You can take a look at code in OsmData.py file.

## Preparing for SQL database

After auditing is complete the next step is to prepare the data to be inserted into a SQL database. To do so I parsed all elements in the OSM XML file, transforming them from document format to tabular format, thus making it possible to write to .csv files. These csv files can then easily be imported to a SQL database as tables.

Finally I built SQL database and import tables to this database from csv file from previous step. I used sqlite3 shell for this purpose. 

## Quering SQL database

Here, I present some basic statistics about the data.

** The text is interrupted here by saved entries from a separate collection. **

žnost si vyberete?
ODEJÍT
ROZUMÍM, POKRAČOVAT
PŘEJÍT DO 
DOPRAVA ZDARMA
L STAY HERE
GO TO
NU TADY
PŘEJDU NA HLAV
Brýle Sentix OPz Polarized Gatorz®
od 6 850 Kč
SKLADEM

Original Data file Size: 407 MB.

SQLite DB file size: 227 MB

For quering database I'll use not sqlite3 shell, but sqlite3 Puthon API. 

1) Number of nodes

2) Number of ways

In [9]:
# Importing SQLite3 API
import sqlite3

#Esteblishing connection and cursor
conn = sqlite3.connect("osm.db")
cursor = conn.cursor()

#Executing and printing 
cursor.execute("select count(id) from nodes;")
print 'There are {} nodes in database.'.format(cursor.fetchall()[0][0])
cursor.execute("select count(id) from ways;")
print 'There are {} ways in database.'.format(cursor.fetchall()[0][0])

There are 47792 nodes in database.
There are 4887 ways in database.


3) Number of unique users

In [10]:
cursor.execute("select count(distinct(uid)) from (select uid from nodes union select uid from ways);")
print 'There are {} uniqe users in database.'.format(cursor.fetchall()[0][0])

There are 662 uniqe users in database.


4) Way with the biggest nodes count

In [11]:
cursor.execute("select id, count(*) as nodes_count from ways_nodes group by id order by nodes_count desc limit 1;")
way_id, count = cursor.fetchall()[0]
print "There're {} nodes in the biggest way in database. Way id is {}.".format(count, way_id)
cursor.execute("select * from ways_tags where id = {};".format(way_id))
print 'This way is:'
pprint.pprint(cursor.fetchall())

There're 382 nodes in the biggest way in database. Way id is 384745032.
This way is:
[]


5) Number of bridges in Pittsburgh

In [8]:
cursor.execute("select count(key) from ways_tags where key = 'bridge' and value != 'yes' group by key;")
print "There are {} bridges in Pitt. That's a second Venice.".format(cursor.fetchall()[0][0])

There are 410 bridges in Pitt. That's a second Venice.


6) Top 5 zip codes in Pittsburgh

In [9]:
cursor.execute("select value, count(*) as count from nodes_tags where key = 'postcode' group by value order by count desc limit 5;")
pprint.pprint(cursor.fetchall())

[(u'15206', 6653),
 (u'15044', 5333),
 (u'15025', 4950),
 (u'15216', 4853),
 (u'15017', 3454)]


## Conclusion

During my analysis I've seen large amount of data that has not been correctly formatted and cleaned. But I successfully parsed this data and corrected streets, zip codes and phones formatting. The bigger issue is that osm data has a lot of inconsistencies. Sometimes it's difficult even to find this inconsistencies. There is a lot of work to be done to complete this map. 

OpenStreetMap data is not perfect as any human modified project. It'll take a lot of time to find and clean all human-made errors. But we've made our first step. We modified street names and made them more consistent and uniform. Then we transformed XML to CSV format and imported it into SQL database. And finally we answered some interesting questions using SQL queries. 

Additional ideas:  
In my opinion there's two way to improve OpenStreenData project.  
First of all it's extremely important to attract more people to improving maps. My suggestion would be the use of gamification. It's reasonable to establish ranking system like on Kaggle or badge system like on Khan academy.  
Benefits of this:
 * increase in productivity
 * help to retain high performers by involving them into moderation
  
Antisipated problems:
 * have very small effect on results
 * creates competition that can be counterproductive
 
Second is to use of different sources to cross-validate inconsistencies and empty spots on OSD maps.